ATHELHAMPTON.
There are some interesting old mansions within a few miles of Dorchester. Wolverton or Wolfeton manor-house, for example, and Waterstone and Athelhampton, the last two of which appear in Nash's Mansions. Each one is entirely different from the other. Waterstone is a small late-Elizabethan or early-Jacobean house, with a quaint balustraded bay over the entrance porch, and some elaborate and graceful stonework upon a projecting gable that stands at right angles to it. This presumably was once the principal entrance. It is certainly quite unique and somewhat perplexing. At Wiston House in Sussex we remember having seen some very elaborate Elizabethan ornamentation upon a gable which really had no business there, although the effect was very pleasing: and here, perhaps, we have the same sort of thing. Wolverton is a fine early-Tudor building with battlemented tower and a stately array of lofty mullioned windows, and careful restoration has added to its picturesque appearance.
ATHELHAMPTON.
But sympathetic restoration may be seen at its best at Athelhampton. We took some photographs many years ago, when it was occupied as a farmhouse, and upon a recent visit could scarcely recognise it as the same. Not that the house has been much altered exteriorly, but the quaint old-fashioned gardens, with pinnacled Elizabethan walls, ancient fish-ponds and fountains, have sprung up and matured in a manner that had one not seen the gardens as they were, one would scarcely credit it.

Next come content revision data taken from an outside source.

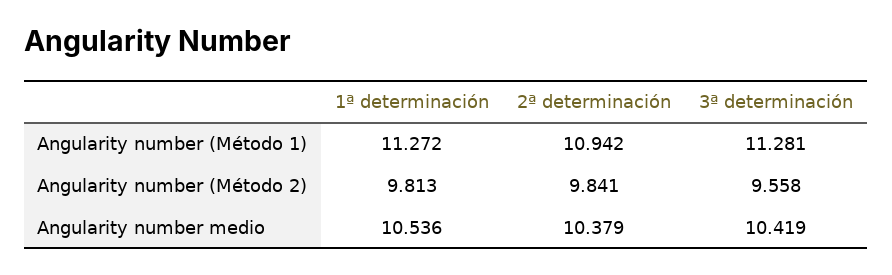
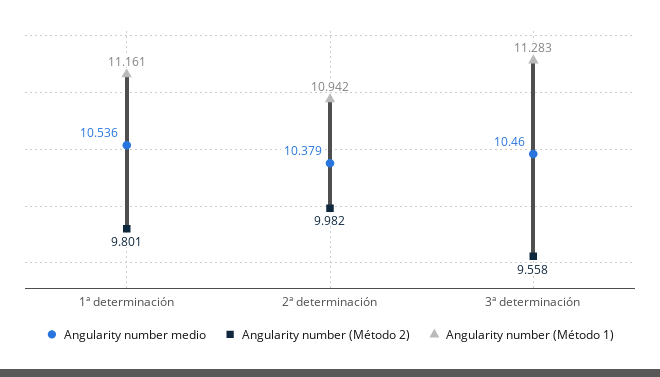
  {
    "Angularity number (Método 1)": {
-     "1ª determinación": 11.272,
+     "1ª determinación": 11.161,
      "2ª determinación": 10.942,
-     "3ª determinación": 11.281
+     "3ª determinación": 11.283
    },
    "Angularity number (Método 2)": {
-     "1ª determinación": 9.813,
+     "1ª determinación": 9.801,
-     "2ª determinación": 9.841,
+     "2ª determinación": 9.982,
      "3ª determinación": 9.558
    },
    "Angularity number medio": {
      "1ª determinación": 10.536,
      "2ª determinación": 10.379,
-     "3ª determinación": 10.419
+     "3ª determinación": 10.46
    }
  }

Wonders have been done within as well, and the great hall is very different from what it was before the present owner came into possession. There are suits of armour and Gothic cabinets to carry us back to the days of doublet and trunk-hose and square-toed shoes. Where formerly were pigsties is now a terrace walk, and the quaint old circular dovecot has been carried off bodily and planted where it balances to best advantage. But one thing we should like to see, and that is the ancient gatehouse that was standing in Nash's time. There is his drawing to go by, and where everything has been done in such excellent taste one need have little fear that in a few years a new building would settle down harmoniously with the rest.